Perhaps the first significant refutation of the Aryan invasion theory as a colonialists’ invention came from Dayanand Saraswati, based on his complete rejection of the 19th century European view of the Vedic texts. Bal Gangadhar Tilak, of course, while no friend of the colonial project, argued that the mass of the Indian population are descended from people who migrated south from the Arctic— from much farther north than the Steppes. Swami Vivekananda was categorical in his rejection of the Aryan theory, as evidenced in a lecture delivered in the US: “And what your European Pandits say about the Aryans swooping down from some foreign land snatching away the land of aborigines and settling in India by exterminating them is all pure nonsense, foolish talk” (The Complete Works of Swami Vivekananda). While dismissing the Aryan invasion theory, Vivekananda was also pointing out the lack of evidence in Indian scriptures that proves the Aryans, whoever they were, came from outside. The main villain was, of course, Friedrich Max Müller who, in his own words, believed that ‘[T]he translation of the Veda, will hereafter tell to a great extent on the fate of India and on the growth of millions of souls in that country. It is the root of their religion and to show them what the root is [is] the only way of uprooting all that has sprung from it during the last three thousand years’ (The Life and Letters of the Right Honourable Friedrich Max Müller). The counter to the Aryan theory, in the service of politics, would later be reductively used to blur boundaries, erase subtleties and start a war with the camp adhering to the Aryan invasion theory which remained unconvinced, even blind and condescending—a war that reignited on social media immediately after the publication of the Rakhigarhi results.

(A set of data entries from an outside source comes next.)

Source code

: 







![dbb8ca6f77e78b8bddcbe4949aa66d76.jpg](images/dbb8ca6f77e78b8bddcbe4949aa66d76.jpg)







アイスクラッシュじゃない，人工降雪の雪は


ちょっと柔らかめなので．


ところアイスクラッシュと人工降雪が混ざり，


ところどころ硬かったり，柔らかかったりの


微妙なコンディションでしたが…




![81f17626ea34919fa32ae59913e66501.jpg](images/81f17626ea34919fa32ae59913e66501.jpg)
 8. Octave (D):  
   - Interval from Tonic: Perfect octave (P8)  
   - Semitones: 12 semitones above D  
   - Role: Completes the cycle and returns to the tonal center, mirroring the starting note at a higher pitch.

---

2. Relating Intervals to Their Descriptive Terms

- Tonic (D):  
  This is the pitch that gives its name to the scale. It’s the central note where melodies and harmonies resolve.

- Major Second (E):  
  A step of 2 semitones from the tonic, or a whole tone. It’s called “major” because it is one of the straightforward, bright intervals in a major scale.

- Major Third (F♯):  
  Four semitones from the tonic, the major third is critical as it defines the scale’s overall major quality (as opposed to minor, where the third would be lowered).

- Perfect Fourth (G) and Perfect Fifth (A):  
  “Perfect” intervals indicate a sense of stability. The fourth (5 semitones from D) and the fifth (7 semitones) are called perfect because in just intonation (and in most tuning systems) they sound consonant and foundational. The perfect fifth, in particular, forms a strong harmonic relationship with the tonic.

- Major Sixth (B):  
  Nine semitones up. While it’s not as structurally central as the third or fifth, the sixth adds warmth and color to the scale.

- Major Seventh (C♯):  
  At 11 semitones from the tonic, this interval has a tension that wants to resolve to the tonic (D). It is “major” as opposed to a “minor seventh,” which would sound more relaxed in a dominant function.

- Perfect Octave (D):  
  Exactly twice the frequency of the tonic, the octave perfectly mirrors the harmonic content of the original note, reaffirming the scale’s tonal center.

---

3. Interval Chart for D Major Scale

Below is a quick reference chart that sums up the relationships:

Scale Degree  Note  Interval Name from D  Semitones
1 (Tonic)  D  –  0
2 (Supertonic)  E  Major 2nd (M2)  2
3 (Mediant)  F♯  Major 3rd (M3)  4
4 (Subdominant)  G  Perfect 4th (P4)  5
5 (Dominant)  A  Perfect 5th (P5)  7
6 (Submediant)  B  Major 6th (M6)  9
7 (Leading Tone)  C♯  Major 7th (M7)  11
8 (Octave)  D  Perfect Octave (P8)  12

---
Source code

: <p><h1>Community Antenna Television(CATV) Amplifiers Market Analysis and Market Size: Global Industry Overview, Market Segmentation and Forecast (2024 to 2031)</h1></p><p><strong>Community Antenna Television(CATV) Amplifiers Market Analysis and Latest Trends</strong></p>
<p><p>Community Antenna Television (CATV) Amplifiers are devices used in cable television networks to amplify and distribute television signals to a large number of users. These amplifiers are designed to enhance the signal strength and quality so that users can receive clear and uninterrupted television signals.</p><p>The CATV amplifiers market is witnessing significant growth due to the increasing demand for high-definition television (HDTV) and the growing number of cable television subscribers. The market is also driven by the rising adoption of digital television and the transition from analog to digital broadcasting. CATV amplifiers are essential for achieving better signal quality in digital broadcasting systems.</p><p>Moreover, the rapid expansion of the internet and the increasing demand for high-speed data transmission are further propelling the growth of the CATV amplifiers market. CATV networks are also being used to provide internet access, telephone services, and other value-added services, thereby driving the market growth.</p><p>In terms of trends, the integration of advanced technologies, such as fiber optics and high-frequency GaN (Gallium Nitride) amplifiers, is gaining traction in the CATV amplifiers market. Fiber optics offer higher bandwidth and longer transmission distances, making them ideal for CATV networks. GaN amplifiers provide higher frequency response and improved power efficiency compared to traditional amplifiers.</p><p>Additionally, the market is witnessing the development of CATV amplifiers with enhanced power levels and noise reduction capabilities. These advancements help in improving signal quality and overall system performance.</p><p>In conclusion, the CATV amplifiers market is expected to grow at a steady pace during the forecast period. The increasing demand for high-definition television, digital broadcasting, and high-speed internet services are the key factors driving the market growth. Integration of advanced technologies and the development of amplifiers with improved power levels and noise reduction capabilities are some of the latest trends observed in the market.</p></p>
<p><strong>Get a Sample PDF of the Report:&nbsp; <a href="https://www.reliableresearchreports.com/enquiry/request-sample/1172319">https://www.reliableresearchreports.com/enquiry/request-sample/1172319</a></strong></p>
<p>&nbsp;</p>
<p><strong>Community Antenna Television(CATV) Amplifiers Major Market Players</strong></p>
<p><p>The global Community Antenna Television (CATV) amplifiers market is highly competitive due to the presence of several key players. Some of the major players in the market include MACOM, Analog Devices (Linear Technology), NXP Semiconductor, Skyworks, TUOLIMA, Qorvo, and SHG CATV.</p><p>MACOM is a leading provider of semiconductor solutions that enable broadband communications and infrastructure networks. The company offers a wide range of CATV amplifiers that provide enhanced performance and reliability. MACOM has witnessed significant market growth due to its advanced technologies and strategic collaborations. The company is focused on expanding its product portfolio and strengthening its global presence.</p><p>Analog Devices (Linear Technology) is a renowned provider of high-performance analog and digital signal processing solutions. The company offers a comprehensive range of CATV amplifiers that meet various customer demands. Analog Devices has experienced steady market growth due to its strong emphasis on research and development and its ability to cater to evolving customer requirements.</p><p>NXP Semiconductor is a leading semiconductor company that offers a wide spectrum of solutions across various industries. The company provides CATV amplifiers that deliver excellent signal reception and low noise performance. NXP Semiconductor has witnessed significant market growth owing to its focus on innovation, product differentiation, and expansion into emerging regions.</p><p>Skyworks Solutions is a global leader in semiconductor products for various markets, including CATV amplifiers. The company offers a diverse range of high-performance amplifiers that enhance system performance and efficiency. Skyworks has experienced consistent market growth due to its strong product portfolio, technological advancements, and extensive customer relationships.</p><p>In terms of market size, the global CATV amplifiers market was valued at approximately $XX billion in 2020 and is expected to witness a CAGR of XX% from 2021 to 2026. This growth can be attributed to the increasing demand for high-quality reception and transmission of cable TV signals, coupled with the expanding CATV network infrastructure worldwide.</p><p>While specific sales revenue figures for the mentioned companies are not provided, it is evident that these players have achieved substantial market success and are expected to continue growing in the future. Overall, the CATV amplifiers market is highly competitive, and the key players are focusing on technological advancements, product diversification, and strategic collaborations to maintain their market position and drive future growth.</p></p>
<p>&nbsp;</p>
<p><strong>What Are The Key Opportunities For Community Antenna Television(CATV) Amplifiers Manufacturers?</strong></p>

But the first systematic, text-based refutation of the Aryan invasion theory had come from Sri Aurobindo: ‘But the indications in the Veda on which this theory of a recent Aryan invasion is built, are very scanty in quantity and uncertain in their significance. There is no actual mention of any such invasion. The distinction between Aryan and un-Aryan on which so much has been built, seems on the mass of the evidence to indicate a cultural rather than a racial difference. The language of the hymns clearly points to a particular worship or spiritual culture as the distinguishing sign of the Aryan,—a worship of Light and of the powers of Light and a self-discipline based on the culture of the ‘Truth’ and the aspiration to Immortality,—Ritam and Amritam. There is no reliable indication of any racial difference’ (The Secret of the Veda, emphasis added). Aurobindo had made an important distinction—that ‘Aryan’ may at most be a cultural notion, not racial. From another perspective, BR Ambedkar reportedly called the Aryan invasion theory “an invention” necessitated “because of a gratuitous assumption that the Indo-Germanic people are the purest of the modern representative of the original Aryan race”.
Genetics has shown that the pure race is a myth. It has put both warring camps in their place. The moral of the Rakhigarhi story is that there is no ‘left’ or ‘right’ to this debate. We know better now where most of us come from, and we remain a mixed bunch. Whether we call ourselves indigenous or foreign is beside the point.